Print this articlePrint this article

Written by Matthew Ruddick
I want to bring modelers together
As seen in the February 2018 issue of
Model Aviation.

Please allow me to introduce myself. My name is Matt Ruddick and I am the new multirotor associate editor for this publication.

Now, I know what you’re thinking. You’re asking yourself why there is a need to have a staff editor dedicated to the dreaded “drones.” I get it, and I’ll try my best to explain to you what my goals are and how I plan to make our hobby a happier, more inclusive place than it already is. Would you like to come along for the ride?

First, I’ll share a bit about myself. Three years ago, I walked through the doors of AMA for the first time and knew that I wanted nothing more than to play with every DJI product on the market. I wanted to fly every Phantom and Inspire I could get my hands on and produce some of the most beautiful video you could imagine. Surely that’s what a media producer for the AMA would be doing, right? Well, in short, no it was not.

Instead, I would be introduced to a world that I hardly knew existed. From stick-and-tissue Free Flight airplanes, to foamie ARFs, to scratch-built scale warbirds—there were no limits to what I was exposed to. I quickly found out that I loved the look of scale World War II warbirds, and that nothing was more relaxing than a soaring flight at dusk with my Radian.

Matt also enjoys flying fixed-wing aircraft, including this Radian glider.

I thought to myself, “Who needs those drones and their cameras?” In fact, one of the most exciting experiences I’ve had in my short tenure here was riding in a restored 1945 Boeing DC-3 for 10 minutes, and there wasn’t a drone in sight.

» Stored data
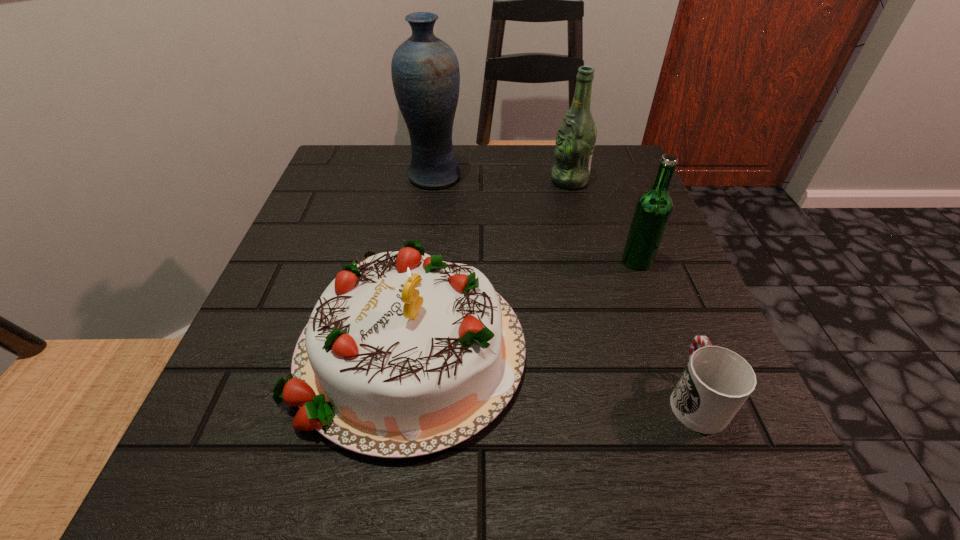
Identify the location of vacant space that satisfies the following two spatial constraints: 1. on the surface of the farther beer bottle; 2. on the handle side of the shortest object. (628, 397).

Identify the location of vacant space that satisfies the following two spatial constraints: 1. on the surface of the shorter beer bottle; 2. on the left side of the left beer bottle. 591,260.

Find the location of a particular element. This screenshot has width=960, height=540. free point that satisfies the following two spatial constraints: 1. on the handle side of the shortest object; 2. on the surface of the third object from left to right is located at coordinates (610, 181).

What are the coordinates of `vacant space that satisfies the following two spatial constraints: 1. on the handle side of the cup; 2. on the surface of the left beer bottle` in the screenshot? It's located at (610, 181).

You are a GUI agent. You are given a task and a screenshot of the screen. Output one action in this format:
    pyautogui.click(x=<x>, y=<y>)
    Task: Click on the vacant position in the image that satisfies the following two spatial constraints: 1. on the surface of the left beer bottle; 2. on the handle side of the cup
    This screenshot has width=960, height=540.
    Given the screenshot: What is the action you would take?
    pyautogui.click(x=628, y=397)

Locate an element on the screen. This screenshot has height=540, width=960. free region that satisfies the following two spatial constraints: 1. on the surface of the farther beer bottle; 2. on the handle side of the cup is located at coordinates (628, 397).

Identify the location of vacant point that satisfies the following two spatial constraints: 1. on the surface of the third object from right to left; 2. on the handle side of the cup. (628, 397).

---

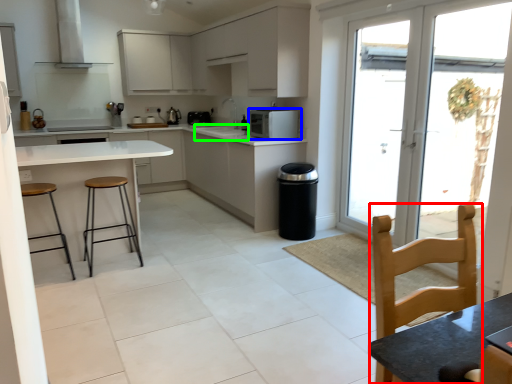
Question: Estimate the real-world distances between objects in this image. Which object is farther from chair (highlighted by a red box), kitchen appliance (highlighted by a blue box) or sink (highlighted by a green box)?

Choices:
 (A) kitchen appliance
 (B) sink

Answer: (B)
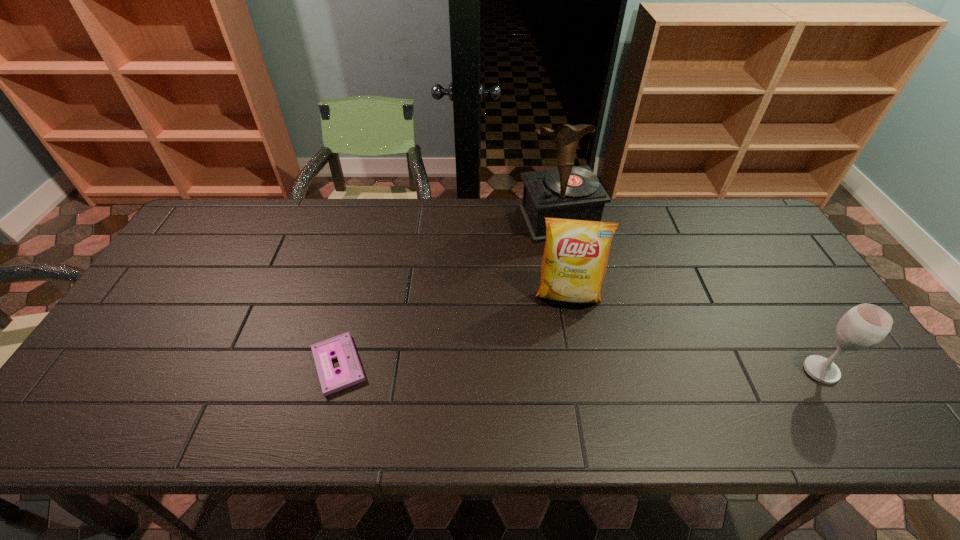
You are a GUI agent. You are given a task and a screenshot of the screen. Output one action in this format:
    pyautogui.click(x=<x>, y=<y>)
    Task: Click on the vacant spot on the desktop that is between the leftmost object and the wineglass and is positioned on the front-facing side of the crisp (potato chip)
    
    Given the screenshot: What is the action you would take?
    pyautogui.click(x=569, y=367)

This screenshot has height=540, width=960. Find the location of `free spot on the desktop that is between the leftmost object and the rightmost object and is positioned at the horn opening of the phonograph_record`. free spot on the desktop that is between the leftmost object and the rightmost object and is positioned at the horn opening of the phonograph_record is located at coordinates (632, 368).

* * *

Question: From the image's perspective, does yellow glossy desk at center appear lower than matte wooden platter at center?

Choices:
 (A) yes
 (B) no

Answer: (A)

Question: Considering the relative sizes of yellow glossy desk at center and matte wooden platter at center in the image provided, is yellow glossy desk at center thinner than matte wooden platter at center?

» Problem
Extend the Model Aviation column by the new multirotor associate editor, picking up right after its last sentence.

» Result for this exercise
It wasn’t until roughly 18 months later that I got my hands on a custom-built FPV multirotor and my attitude shifted again. You see, when I was presented with an opportunity to ride along during a Tiny Whoop flight, and then experienced the excitement of the 2016 MultiGP National Championship, I discovered that drones were exactly the thing I’d been looking to immerse myself in all along.

I began planning my first project and started buying components as quickly as my wallet allowed. In slightly less than a year and a half, I’ve spent many hours and countless dollars building and flying more than a dozen custom aircraft. I’ve attended numerous FPV-related events, both on professional and personal time, and it has been an experience that I have found incredibly informative and rewarding.

Matt participated in the Model Aviation Quad Racing Challenge in the summer of 2017. He is pictured on the left with Preston Flint (center) and Model Aviation Editor-in-Chief Jay Smith.

In that time, I’ve been able to introduce numerous people to the world of FPV flying and drone racing, and a few of those people have even begun flying. The excitement was sincere and addictive. However, it was painfully obvious that the excitement wasn’t shared by many in the traditional modeling community.

Far be it for me to insist that we all enjoy the same things. And that’s not the point of this column or the goal of my position within this publication. On the contrary, I want us all to enjoy the segments of the hobby that we participate in, while respecting the ones we don’t. That is precisely why I feel that my new role is incredibly important.

In many cases, traditional modelers know little about the culture of drone pilots. Conversely, some in the drone world look at traditional modelers with a very stereotypical scope and fail to understand their concerns that the drones will ruin the hobby they’ve loved for so long. It’s truly my hope that we can change some of these misunderstandings.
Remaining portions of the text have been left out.